In the second quarter of 2008, the Company recorded a $45.0 increase in its provision for doubtful accounts. The Company’s estimate of the allowance for doubtful accounts was
increased due to the impact of the economy, higher patient deductibles and copayments, and recent acquisitions on the collectibility of accounts receivable balances.
(b) During 2007, the Company recorded net restructuring charges of $50.6 related to reductions in workforce and consolidation of redundant and underutilized facilities.
(c) Effective January 1, 2006, the Company adopted Statement of Financial Accounting Standards No. 123 (revised 2004), Share-Based Payment (“SFAS 123(R)”), which requires the Company
to measure the cost of employee services received in exchange for all equity awards granted, based on the fair market value of the award as of the grant date. As a result of adopting SFAS 123(R),
the Company recorded approximately $23.3 in stock compensation expense relating to its stock option and employee stock purchase plans for the year ended December 31, 2006. Net earnings
for the year ended December 31, 2006, were reduced by $13.9, net of tax.

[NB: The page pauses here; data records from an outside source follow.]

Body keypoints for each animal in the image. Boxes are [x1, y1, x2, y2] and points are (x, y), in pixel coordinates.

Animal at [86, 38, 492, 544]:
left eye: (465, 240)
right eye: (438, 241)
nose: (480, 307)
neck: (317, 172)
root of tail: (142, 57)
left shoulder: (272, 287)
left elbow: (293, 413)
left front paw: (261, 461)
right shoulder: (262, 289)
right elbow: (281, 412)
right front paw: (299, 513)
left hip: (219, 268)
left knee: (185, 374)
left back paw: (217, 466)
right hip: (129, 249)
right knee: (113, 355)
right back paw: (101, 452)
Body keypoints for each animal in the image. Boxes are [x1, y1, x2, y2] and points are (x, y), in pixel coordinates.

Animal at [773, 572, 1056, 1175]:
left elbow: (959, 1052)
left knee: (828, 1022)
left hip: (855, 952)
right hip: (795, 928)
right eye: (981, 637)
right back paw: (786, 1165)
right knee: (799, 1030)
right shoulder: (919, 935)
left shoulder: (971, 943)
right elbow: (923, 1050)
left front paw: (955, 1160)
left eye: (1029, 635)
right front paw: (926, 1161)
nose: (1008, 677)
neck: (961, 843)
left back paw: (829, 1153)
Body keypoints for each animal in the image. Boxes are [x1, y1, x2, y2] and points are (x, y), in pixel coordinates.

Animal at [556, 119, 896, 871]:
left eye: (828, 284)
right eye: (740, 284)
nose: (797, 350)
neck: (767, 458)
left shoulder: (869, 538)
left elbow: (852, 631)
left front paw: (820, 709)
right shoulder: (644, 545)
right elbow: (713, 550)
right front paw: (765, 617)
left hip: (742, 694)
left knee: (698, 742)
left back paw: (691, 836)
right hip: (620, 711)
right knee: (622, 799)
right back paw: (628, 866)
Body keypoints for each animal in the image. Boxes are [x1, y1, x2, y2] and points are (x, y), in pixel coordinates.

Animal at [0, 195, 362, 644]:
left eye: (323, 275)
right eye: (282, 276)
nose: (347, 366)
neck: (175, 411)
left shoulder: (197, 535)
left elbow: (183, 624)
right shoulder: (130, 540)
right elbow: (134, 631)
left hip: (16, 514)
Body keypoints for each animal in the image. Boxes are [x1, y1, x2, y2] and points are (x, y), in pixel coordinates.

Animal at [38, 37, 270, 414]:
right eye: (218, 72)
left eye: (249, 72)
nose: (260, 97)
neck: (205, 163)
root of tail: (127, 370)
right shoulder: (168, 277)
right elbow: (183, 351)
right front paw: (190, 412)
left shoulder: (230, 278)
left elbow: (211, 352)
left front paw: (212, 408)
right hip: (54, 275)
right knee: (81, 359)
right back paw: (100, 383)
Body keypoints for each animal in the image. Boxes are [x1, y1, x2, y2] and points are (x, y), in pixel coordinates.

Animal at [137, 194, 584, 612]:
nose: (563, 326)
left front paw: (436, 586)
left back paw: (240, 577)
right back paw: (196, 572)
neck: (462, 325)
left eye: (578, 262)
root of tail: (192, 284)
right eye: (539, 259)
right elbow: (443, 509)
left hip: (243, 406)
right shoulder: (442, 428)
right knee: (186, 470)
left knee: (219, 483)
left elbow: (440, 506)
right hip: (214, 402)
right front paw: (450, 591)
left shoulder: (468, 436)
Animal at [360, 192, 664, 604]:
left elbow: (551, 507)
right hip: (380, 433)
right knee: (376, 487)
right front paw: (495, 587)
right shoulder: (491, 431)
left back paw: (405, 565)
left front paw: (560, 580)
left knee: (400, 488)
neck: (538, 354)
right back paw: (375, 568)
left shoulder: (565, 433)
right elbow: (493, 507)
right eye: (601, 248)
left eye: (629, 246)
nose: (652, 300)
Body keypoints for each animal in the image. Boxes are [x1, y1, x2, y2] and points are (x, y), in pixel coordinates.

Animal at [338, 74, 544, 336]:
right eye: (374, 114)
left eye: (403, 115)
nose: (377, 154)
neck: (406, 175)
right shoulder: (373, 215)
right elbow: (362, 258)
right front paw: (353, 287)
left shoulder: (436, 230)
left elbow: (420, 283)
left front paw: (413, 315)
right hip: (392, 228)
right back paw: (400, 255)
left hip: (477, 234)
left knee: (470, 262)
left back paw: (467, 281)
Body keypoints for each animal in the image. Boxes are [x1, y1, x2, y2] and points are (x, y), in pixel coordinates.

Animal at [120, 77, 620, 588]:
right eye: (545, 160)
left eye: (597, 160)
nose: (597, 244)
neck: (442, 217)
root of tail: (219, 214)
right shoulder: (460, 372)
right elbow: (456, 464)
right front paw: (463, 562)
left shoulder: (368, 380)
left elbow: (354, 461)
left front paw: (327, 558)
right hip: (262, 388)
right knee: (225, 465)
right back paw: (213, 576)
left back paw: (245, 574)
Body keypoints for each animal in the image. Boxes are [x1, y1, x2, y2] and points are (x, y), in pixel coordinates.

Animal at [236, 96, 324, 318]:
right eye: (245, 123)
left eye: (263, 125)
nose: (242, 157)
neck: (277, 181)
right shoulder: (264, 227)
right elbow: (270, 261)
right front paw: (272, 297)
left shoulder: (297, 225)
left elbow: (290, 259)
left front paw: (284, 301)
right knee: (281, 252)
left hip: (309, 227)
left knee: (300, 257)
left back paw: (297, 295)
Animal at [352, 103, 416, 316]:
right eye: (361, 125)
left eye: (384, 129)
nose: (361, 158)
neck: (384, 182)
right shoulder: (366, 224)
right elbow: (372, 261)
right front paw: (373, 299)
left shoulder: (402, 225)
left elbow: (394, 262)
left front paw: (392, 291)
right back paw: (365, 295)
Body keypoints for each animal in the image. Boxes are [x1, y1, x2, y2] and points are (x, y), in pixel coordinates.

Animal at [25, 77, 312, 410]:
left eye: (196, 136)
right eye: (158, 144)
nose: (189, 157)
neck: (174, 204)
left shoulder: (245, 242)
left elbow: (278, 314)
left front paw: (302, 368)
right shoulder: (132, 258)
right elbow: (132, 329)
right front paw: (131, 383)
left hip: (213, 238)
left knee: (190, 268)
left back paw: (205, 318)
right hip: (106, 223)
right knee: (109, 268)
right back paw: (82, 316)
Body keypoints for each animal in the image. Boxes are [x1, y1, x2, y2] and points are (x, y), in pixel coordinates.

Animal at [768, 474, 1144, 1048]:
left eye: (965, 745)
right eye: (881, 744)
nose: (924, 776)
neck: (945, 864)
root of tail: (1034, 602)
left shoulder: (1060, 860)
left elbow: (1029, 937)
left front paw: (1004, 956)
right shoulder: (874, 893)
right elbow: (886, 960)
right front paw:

(d) During the second half of 2006, the Company recorded charges of approximately $12.3, primarily related to the acceleration of the recognition of stock compensation due to the announced
retirement of the Company’s Chief Executive Officer, effective December 31, 2006. The Company also recorded net restructuring charges of $1.0 in the third quarter of 2006, relating to
certain expense-reduction initiatives undertaken across the Company’s corporate and divisional operations.
(e) During the third and fourth quarters of 2005, the Company began to implement its plan related to the integration of Esoterix and US LABS operations into the Company’s service delivery
network. The plan was directed at reducing redundant facilities while maintaining excellent customer service. The Company recorded $11.9 of costs associated with the execution of the integration
plan. The Company also recorded a special charge of $5.0 related to forgiveness of amounts owed by patients and clients as well as other costs associated with the areas of the Gulf Coast
severely impacted by hurricanes Katrina and Rita.
(f) Long-term obligations primarily includes the Company’s zero-coupon convertible subordinated notes, 5 1/2% senior notes due 2013, 5 5/8% senior notes due 2015, term loan, revolving credit
facility and other long-term obligations. The accreted balance of the zero-coupon convertible subordinated notes was $573.5, $564.4, $554.4, $544.4, and $533.7, at December 31, 2008,
2007, 2006, 2005 and 2004, respectively. The balance of the 5 1/2% senior notes, including principal and unamortized portion of a deferred gain on an interest rate swap agreement,
was $351.7, $352.2, $352.6, $353.0, and $353.4, at December 31, 2008, 2007, 2006, 2005, and 2004, respectively. The principal balance of the 5 5/8% senior notes was $250.0 at
December 31, 2008, 2007, 2006 and 2005 and $0 as of December 31, 2004. The term loan was $475.0 and $500.0 at December 31, 2008 and 2007, respectively, and $0 for all other
years presented. The revolving credit facility was $70.8 at December 31, 2008 and $0 for all other years presented. The remainder of other long-term obligations consisted primarily of mortgages
payable with balances of $0.3, $0.4, $0.4, $1.5, and $2.2, at December 31, 2008, 2007, 2006, 2005, and 2004, respectively. Long-term obligations exclude amounts due to affiliates.